§ TASK REQUIREMENTS: Please show each line of the records below that contains the word "immediate".

§ RECORDS PROVIDED:
-.-.-

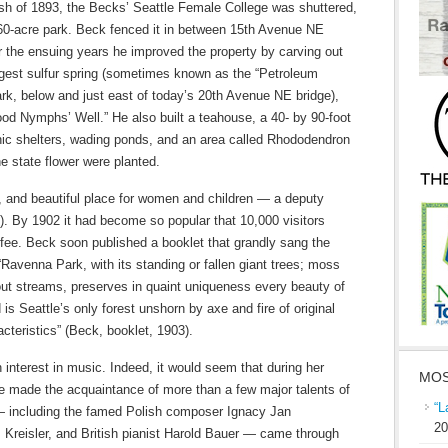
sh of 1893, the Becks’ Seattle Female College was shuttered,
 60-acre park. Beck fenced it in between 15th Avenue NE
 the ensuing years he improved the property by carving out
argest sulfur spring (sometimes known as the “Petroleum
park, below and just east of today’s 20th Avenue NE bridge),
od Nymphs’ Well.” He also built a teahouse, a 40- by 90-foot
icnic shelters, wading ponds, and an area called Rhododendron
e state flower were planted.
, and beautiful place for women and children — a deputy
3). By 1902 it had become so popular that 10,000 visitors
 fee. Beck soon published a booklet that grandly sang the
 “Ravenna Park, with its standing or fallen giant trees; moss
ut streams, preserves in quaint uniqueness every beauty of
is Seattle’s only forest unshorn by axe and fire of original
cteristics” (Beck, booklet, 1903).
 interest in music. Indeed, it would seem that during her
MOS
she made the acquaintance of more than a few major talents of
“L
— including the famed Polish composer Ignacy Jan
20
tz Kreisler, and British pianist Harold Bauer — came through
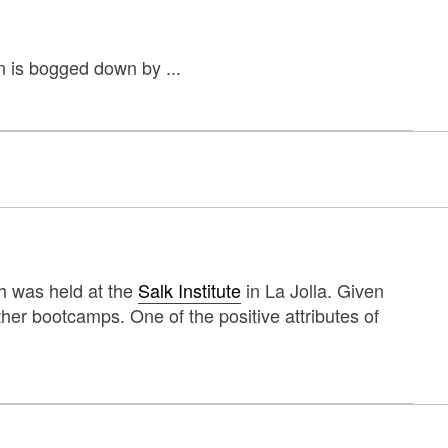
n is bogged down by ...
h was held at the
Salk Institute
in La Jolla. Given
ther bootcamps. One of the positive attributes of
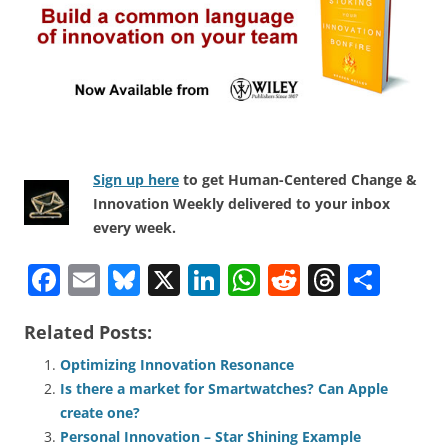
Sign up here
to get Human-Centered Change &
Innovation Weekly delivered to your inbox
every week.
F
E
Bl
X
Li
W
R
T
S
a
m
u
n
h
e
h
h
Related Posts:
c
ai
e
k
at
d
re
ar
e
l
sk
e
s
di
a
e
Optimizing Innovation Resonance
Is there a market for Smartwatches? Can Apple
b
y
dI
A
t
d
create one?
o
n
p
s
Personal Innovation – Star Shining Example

-.-.-

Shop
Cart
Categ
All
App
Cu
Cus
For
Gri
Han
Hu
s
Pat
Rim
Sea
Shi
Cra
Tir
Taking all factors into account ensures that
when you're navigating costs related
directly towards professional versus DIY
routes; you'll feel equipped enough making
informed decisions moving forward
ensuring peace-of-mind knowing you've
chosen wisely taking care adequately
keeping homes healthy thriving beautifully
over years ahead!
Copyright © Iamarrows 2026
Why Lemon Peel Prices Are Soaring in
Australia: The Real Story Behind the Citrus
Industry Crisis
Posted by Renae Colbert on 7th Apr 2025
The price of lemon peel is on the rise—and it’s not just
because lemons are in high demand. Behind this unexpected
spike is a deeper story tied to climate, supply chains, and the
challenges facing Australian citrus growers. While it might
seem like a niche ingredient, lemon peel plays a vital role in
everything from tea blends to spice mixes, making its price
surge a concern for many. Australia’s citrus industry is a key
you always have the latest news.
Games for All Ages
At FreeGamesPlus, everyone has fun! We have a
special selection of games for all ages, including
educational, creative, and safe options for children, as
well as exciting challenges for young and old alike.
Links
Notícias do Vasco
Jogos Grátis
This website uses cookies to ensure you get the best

-.-.-

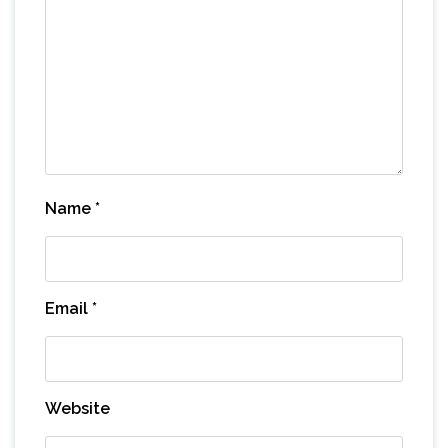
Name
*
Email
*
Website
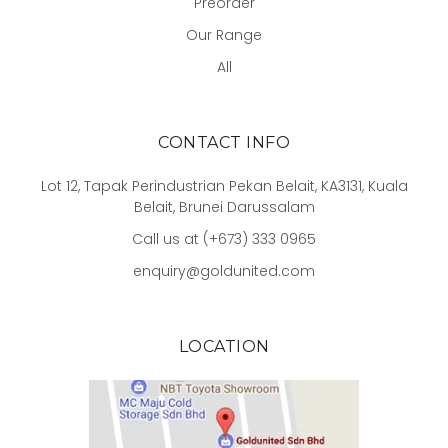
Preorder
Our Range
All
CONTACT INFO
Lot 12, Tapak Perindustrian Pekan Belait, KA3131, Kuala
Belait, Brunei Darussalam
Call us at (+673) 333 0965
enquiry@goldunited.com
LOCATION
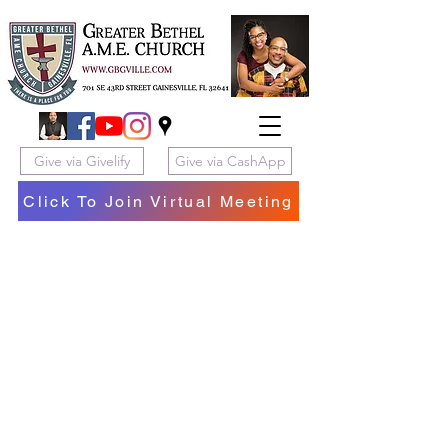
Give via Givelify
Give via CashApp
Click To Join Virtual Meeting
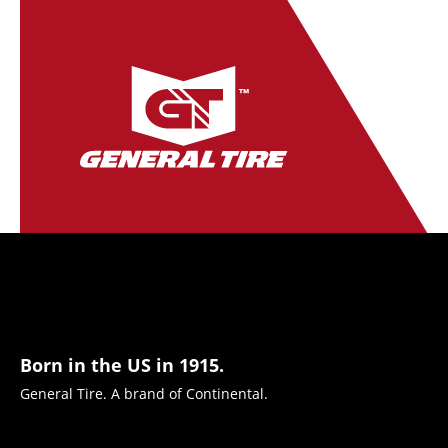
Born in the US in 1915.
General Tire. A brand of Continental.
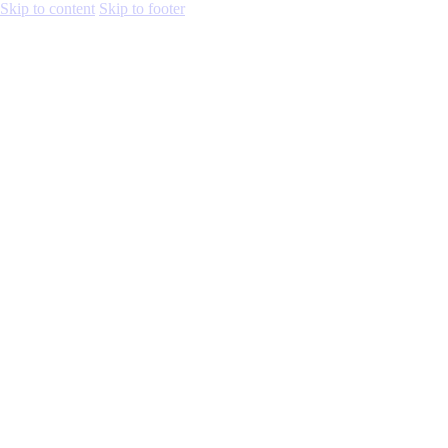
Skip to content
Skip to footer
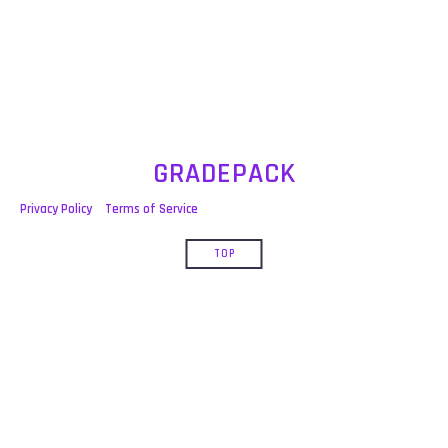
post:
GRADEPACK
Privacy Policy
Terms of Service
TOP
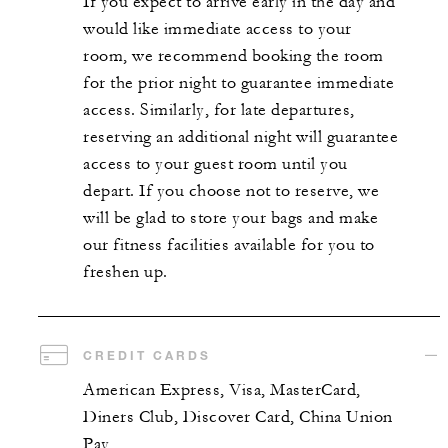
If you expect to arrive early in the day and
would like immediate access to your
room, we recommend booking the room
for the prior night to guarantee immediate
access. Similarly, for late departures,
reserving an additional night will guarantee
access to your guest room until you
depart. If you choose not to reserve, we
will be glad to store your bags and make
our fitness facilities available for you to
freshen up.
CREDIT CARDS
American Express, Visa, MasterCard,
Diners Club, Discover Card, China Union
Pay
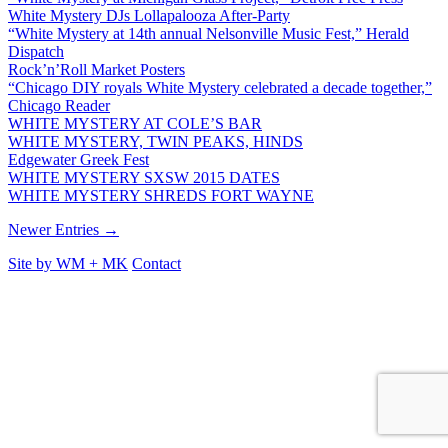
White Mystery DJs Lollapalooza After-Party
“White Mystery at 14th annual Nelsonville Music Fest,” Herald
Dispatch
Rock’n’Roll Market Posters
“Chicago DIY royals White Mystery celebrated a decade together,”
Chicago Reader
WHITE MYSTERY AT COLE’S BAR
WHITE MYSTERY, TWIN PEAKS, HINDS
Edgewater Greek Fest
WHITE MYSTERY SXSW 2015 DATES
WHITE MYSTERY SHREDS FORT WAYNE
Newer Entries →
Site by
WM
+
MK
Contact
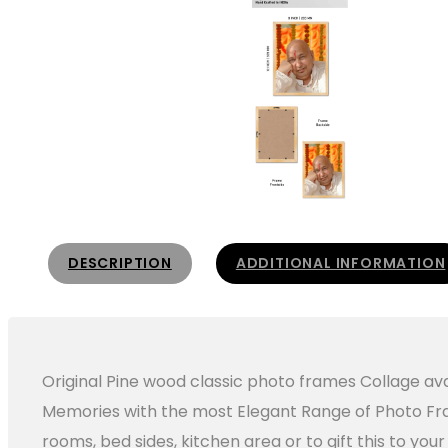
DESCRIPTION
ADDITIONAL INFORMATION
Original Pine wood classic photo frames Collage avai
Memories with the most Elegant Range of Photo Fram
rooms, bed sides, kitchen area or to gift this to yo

-.-.-

§ RESULT OF THIS TASK:
would like immediate access to your
for the prior night to guarantee immediate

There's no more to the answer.